I am glad to see that Apple is bringing a type of point-of-sale counter back in the form of dedicated Pickup stations, like the one in the photo above. This a specific place in the store that you can approach to pick up a product that you’ve already purchased online. Unfortunately it’s not a point-of-sale counter for purchases made within the store, though I’m sure employees stationed there will be equipped with mobile check-out devices. But it’s at least a turn back in the direction of a dedicated cash wrap location.

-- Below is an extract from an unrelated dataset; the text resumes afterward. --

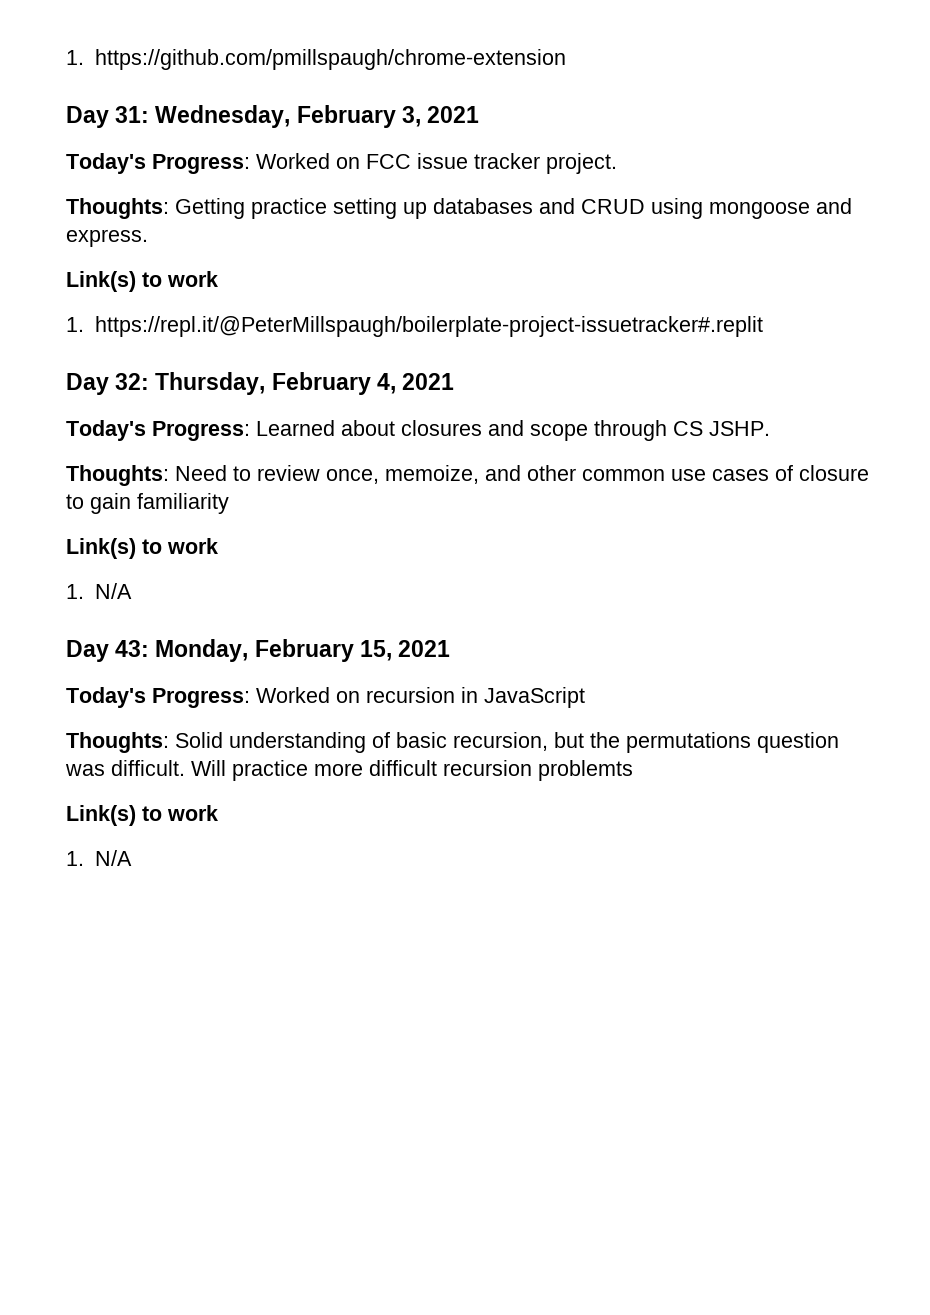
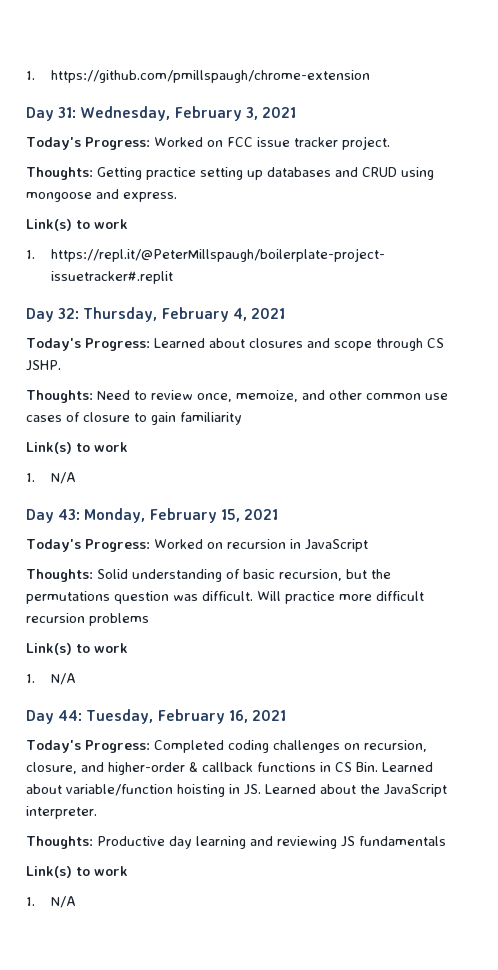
[538,760,633,781] [66,805,218,826] [66,850,132,866] problemts // Link(s) to work // 1. N/A -> [89,613,149,626] [26,643,128,655] [26,673,77,685] [26,709,286,724] [26,740,427,753] [26,762,433,775] [26,784,447,797] [26,806,97,819] [26,836,446,849] [26,866,128,878] [26,896,77,908] problems // Link(s) to work // 1. N/A // Day 44: Tuesday, February 16, 2021 // Today's Progress: Completed coding challenges on recursion, closure, and higher-order & callback functions in CS Bin. Learned about variable/function hoisting in JS. Learned about the JavaScript interpreter. // Thoughts: Productive day learning and reviewing JS fundamentals // Link(s) to work // 1. N/A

At the end of the day, it’s certainly not a huge deal that the point-of-sale counter went away. Apple Retail has done nothing but grow substantially since the time in which that decision was made. And Apple has certainly introduced industry-changing ways to make purchases in their stores, exemplifying the “think different” motto. But Apple also shouldn’t be making it a confusing and frustrating experience to make a purchase. Yeah, it’s been 15 years, but I guess I’m still not over the counter getting taken away. 😂
Stores need signs to educate people to use their own device. Everyone is a til now!
At my local Apple store, there is an “Express” counter. This handles pickup orders as well as walk up purchases for accessories and other products that do not need to be brought out of the back like the big ticket items. This means that customers don’t have to find someone to help them check out, because there are always multiple people at the counter ready to ring customers up.